Die Silvesternacht von Köln war bei allem nur die dünne Kante des Keils, der gerade Deutschland spaltet. Die Flüchtlinge – mit all ihren nach Deutschland importierten Problemen – nehmen dabei die analoge Rolle des traumatisierten und frisch adoptierten Stiefkindes ein, welches die Beziehung der schon lange zerstrittenen Stiefeltern endgültig spaltet. Das Kind (Flüchtlinge) bräuchte den überlebenswichtigen Schutz und psychologische Hilfe. Und die Eltern (Gesellschaft) bräuchten ebenfalls psychologische Hilfe in Form von Eheberatung und Einzelberatung. Derweil schreiben die Gesetzbücher aber vor, dass die Eltern das Kind aufnehmen müssen. Und die wichtigste Korrektur dieser Analogie ist, dass das Kind ein Erwachsener ist, der sich mit seiner vorherigen Familie (Mitbürgern) zerstritten hat.

Kann das aufgenommene Kind bzw. der Erwachsene unter diesen Umständen in Deutschland glücklich werden? Jedenfalls können die Eltern nicht gezwungen werden, das Kind zu adoptieren. Ein Zwang würde das unbedingte Recht auf Selbstbestimmung jedes Elternteils und deren Würde eklatant verletzen. Dabei können Kinder, die im Spannungsfeld zerstrittener Eltern leben, bewiesenermaßen recht formidabel leben. Die Eltern bleiben zerstritten – oder trennen sich. Für den Staat bedeutet das eine Erosion der untersten staatstragenden Säule der Bürger.

An dieser Stelle wird offenbar, dass vor allem die Legislative gefordert ist, schleunigst neue Gesetze für ihre Bürgerinnen und Bürger zu formulieren, die zum Wohle aller am Staat Beteiligten zur Geltung kommen. Die Judikative schließlich muss sicherstellen, dass geltendes Recht auch gilt. Dazu gehört Artikel 16a GG, der regelt, dass politisch Verfolgte kein Asylrecht genießen, sofern sie aus einem Mitgliedstaat der EU oder aus einem anderen Drittstaat einreisen, in dem die Anwendung des Abkommens über die Rechtsstellung der Flüchtlinge und der Konvention zum Schutze der Menschenrechte und Grundfreiheiten sichergestellt ist. Und dazu wiederum gehört explizit auch die Türkei.

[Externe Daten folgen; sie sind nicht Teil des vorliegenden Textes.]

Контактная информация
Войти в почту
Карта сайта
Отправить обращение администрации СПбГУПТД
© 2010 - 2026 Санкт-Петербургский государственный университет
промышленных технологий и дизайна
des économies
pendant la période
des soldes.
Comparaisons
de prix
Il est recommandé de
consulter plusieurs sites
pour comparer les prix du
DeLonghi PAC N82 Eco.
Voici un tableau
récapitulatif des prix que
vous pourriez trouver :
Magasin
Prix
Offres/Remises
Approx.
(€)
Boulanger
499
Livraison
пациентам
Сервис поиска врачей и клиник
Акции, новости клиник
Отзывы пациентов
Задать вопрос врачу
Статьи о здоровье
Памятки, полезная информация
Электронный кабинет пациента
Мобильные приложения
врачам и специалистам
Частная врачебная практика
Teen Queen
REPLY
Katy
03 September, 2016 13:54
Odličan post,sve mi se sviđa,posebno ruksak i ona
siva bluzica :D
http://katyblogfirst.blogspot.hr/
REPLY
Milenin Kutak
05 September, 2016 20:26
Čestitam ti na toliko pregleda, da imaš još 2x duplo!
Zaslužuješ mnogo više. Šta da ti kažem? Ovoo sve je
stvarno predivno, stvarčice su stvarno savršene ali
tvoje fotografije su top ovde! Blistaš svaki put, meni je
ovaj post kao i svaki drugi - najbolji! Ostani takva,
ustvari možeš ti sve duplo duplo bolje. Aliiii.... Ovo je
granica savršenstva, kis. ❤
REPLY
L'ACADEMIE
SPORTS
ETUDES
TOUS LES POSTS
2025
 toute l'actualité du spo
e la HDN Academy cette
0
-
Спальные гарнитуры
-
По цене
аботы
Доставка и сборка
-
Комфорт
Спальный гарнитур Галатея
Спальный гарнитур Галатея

Will der Staat Bundesrepublik Deutschland überleben, sind alle am Staat Beteiligten gefordert, nicht nur die Männer als die klassischen Erhalter des Staates. Explizit sei nochmal die Gruppe der Frauen erwähnt. Frauen, die klassischen Erhalter der Familie. Will der Staat überleben, müssen sie sich generell stärker emanzipieren und folglich im Staat mehr Verantwortung übernehmen. Last but not at least, aufgrund innenpolitischer Probleme besteht die Gefahr, dass das jüngste Staatsziel aus dem Fokus gerät: Die Umweltstaatlichkeit in Art 20a GG. Ja, es gibt noch andere Aufgaben zum Staatserhalt unseres Gustos. Während Deutschland über Flüchtlinge streitet, wird zum Beispiel die neue Zulassung für das bedenklich giftige Pestizid Glyphosat durchgewunken.

analogo.de meint: Bei allem Streit ist am Wichtigsten: Die Würde des Menschen darf nicht in Frage gestellt werden, sonst kann man nicht streiten. Dabei müssen sich Gegendemonstranten die Frage gefallen lassen, ob sie die Würde von Flüchtlingen über die Würde von ihren eigenen Mitbürgern stellen.

Ohne Streit muss jeder demokratische Staat zugrunde gehen.